“All revolutionaries are patricides, one way or another.” That’s a line from Yuri Slezkine’s classic of modern Jewish history, The Jewish Century. The book was published in 2006. A few years later, when I was working on my doctoral dissertation, that line became a powerful lens as I reflected on the intergenerational conflict in American Jewish life in the late 1960s and early 70s.

My thesis was that a significant strain in American Judaism in those days involved conflict between generations of parents, grandparents, and children as they shaped their identities and relationships with Jewish life. Some of this was bound up with general patterns of rupture and reconstruction that have repeated in many immigrant communities–not just Jews–in the United States. “Old world” customs give way to new forms of life (‘patricide’ means killing one’s father), often accompanied by pain and strain. A younger generation looks upon its elders and breaks from their “outmoded” ways; the older generation looks upon its progeny and laments what they have become.

Obviously that’s a very rough heuristic. It works well for the movies (think of The Jazz Singer–both the Al Jolson and Neil Diamond versions) and it does reflect some truths in real life. But individual families and larger histories are, of course, more complex than that.
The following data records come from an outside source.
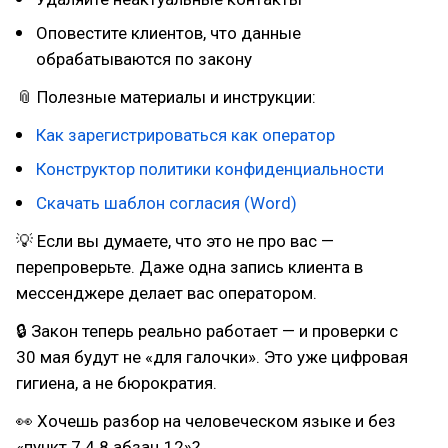
Оповестите клиентов, что данные
обрабатываются по закону
📎 Полезные материалы и инструкции:
Как зарегистрироваться как оператор
Конструктор политики конфиденциальности
Скачать шаблон согласия (Word)
💡 Если вы думаете, что это не про вас —
перепроверьте. Даже одна запись клиента в
мессенджере делает вас оператором.
🔒 Закон теперь реально работает — и проверки с
30 мая будут не «для галочки». Это уже цифровая
гигиена, а не бюрократия.
👀 Хочешь разбор на человеческом языке и без
«пункт 7.4.8 абзац 12»?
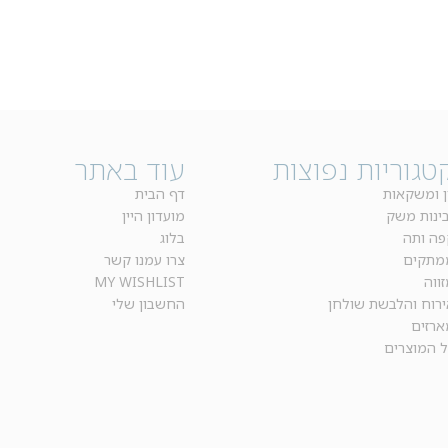
טגוריות נפוצות
עוד באתר
ן ומשקאות
דף הבית
בינות משק
מועדון היין
פה ותה
בלוג
מתקים
צרו עמנו קשר
ווה
MY WISHLIST
ירוח והלבשת שולחן
החשבון שלי
ארזים
ל המוצרים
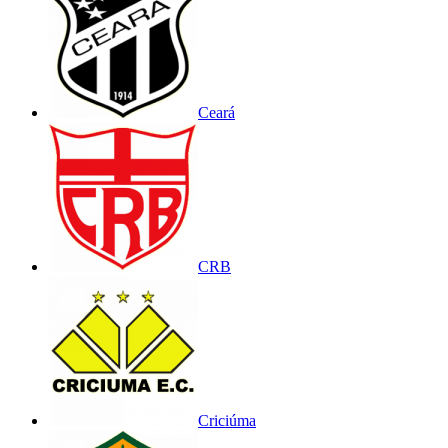
Ceará
CRB
Criciúma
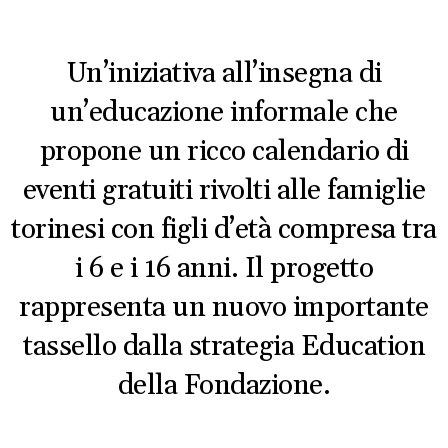
Un’iniziativa all’insegna di
un’educazione informale che
propone un ricco calendario di
eventi gratuiti rivolti alle famiglie
torinesi con figli d’età compresa tra
i 6 e i 16 anni. Il progetto
rappresenta un nuovo importante
tassello dalla strategia Education
della Fondazione.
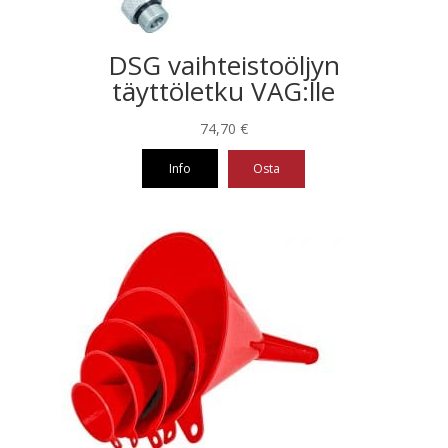
DSG vaihteistoöljyn
täyttöletku VAG:lle
74,70
€
Info
Osta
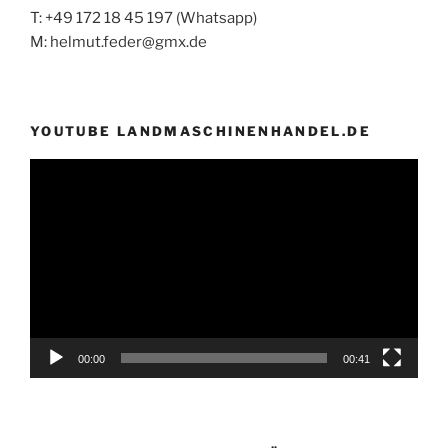
T: +49 172 18 45 197 (Whatsapp)
M: helmut.feder@gmx.de
YOUTUBE LANDMASCHINENHANDEL.DE
Video-
Player
00:00
00:41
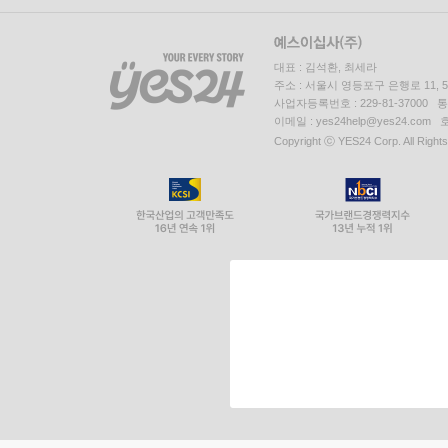
대표 : 김석환, 최세라
주소 : 서울시 영등포구 은행로 11,
사업자등록번호 : 229-81-37000 
이메일 : yes24help@yes24.c
Copyright ⓒ YES24 Corp. All Right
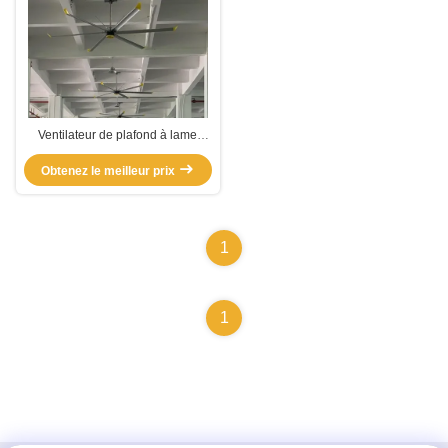
Ventilateur de plafond à lame
d'aluminium monté sur un poteau
Obtenez le meilleur prix
1
1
As my doctoral adviser, Robert Orsi, put it in a memorable note on a draft of one chapter: “No one speaks for a generation, not even Dylan.” In the case of American Jewish life in the 60s and 70s, that was reflected in the move to recover and re-embrace attachment to and expression of Judaism: in the Havura movement, the ba’al teshuva phenomenon, the rise of Chabad, an embrace of Zionism in the wake of the Six Day War in 1967, and a general reclamation of Jewish history and thicker Jewish identity among a younger generation that gained strength in those years.

This is already much more academic than most of my Friday reflections, and I don’t intend to rehash my doctoral work here. (If you’re really that motivated, you’re welcome to buy a copy. Here’s the link.) Usually I start these reflections with a personal story, not with a quote from an historian. So why all this today?

As I shared in my podcast this week, like many folks I’m freaking out a bit about the Seder this year. I’m worried about what feels like a moment of profound strain, even rupture–not exclusively a generational one (remember that line about Dylan), but along multiple lines that ultimately trace their way through our views on and relationships with Israel. I’m worried about how that’s going to be reflected at our Seder tables this year. There is so much pain, so much anger, so many profoundly conflicting views of morality, of what Torah asks and demands of us right now. I’m worried about our ability to stay together as a family, both in the immediate sense and, more collectively, as a Jewish people.

I have long been drawn to the last lines of the haftarah for Shabbat HaGadol, this Shabbat that comes immediately before Passover: “Lo, I will send the prophet Elijah to you before the coming of the awesome, fearful day of YHVH. He shall reconcile parents with children and children with their parents, so that, when I come, I do not strike the whole land with utter destruction” (Malachi 3:23-24). The image of parents and children turning towards each other–the word in Hebrew is heishiv, from the same root as teshuva, the returning we do during the High Holidays–has always struck a deep chord for me, as Passover is, more than anything, a time that my own heart turns towards my parents and my children.

I write about this line virtually every year. Yet quite honestly I usually dodge the challenge presented by that very last clause, the one about striking the whole land with utter destruction. Too hard, not relevant, I tell myself. In this year, however, that simply isn’t and cannot be the case. There is literal destruction in the land and, with it, enormous destruction that has occurred in our language, our relationships, our people, our families, our hearts. And it’s the fear of seeing that destruction reflected at the Seder table that is freaking me out.

And so (say it with me): This is why we practice. To acknowledge those very deep and potent fears, to let them have their space–and then to make mindful, wise, compassionate, and loving choices. That is the very freedom from Egypt–Mitzrayim, the place of constriction–that the Seder is about, the spiritual journey we undertake every day and in every moment. As the prophet says, we can and must turn toward one another. It is in that turning, that opening of our hearts that enables us to live together peacefully, that we manifest our freedom as images of the Divine. May it be so for us this year.